Methods: This is a cross-sectional comparison of children with CF aged 2-18 years and age- and gender-matched controls. Dietary intake was assessed using the Australian Child and Adolescent Eating Survey (ACAES) food frequency questionnaire.
Results: Children with CF (n = 80: 37 males; mean age 9.3 years) consumed significantly more EDNP foods than controls (mean age 9.8 years) in terms of both total energy (median [IQR]: 1301 kcal/day (843-1860) vs. 686 kcal/day (480-1032); p < 0.0001), and as a proportion of energy intake (median [IQR]: 44% (34-51) vs. 31% (24-43); p < 0.0001).

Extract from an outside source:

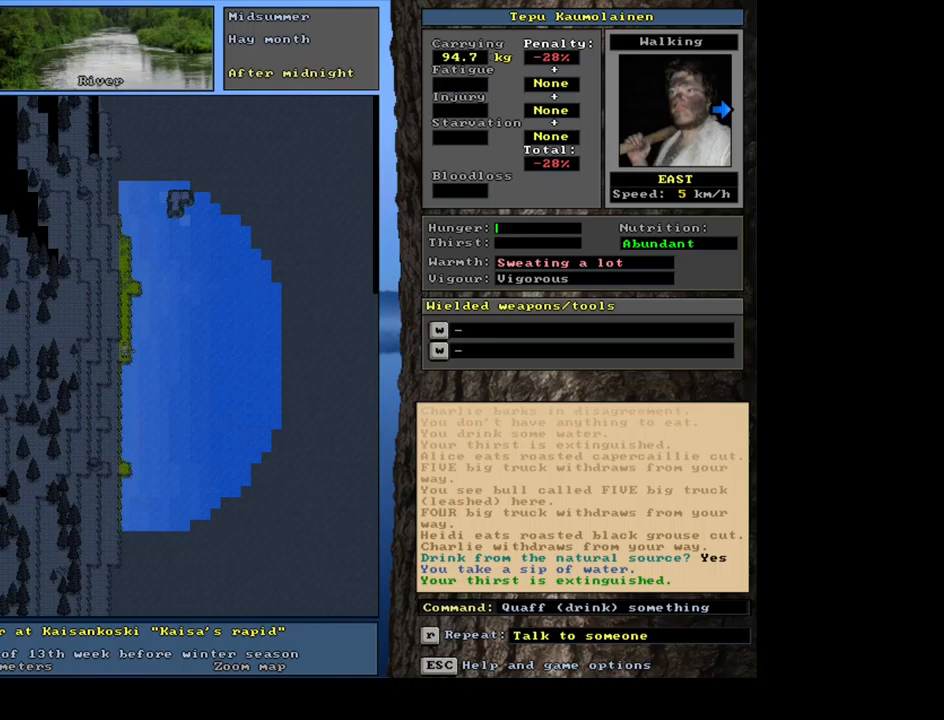
{"keys": [], "mouse": [], "events": []}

Although children with CF met their estimated energy requirements (median [IQR]: 158% (124-187) vs. 112% (90-137); p < 0.0001) and their diets were high in fat (median [IQR]: 38% (35-41) vs. 34% (32-36); p < 0.0001), this was largely attributable to EDNP foods. High EDNP intakes (≥10 serves/day) were associated with socioeconomic disadvantage (p = 0.01) and rural residential location (p = 0.03).
Discussion: The energy- and fat-dense CF diet is primarily achieved by overconsumption of EDNP foods, rather than ND sources. This dietary pattern may not be optimal for the future health of children with CF, who are now expected to survive well into adulthood.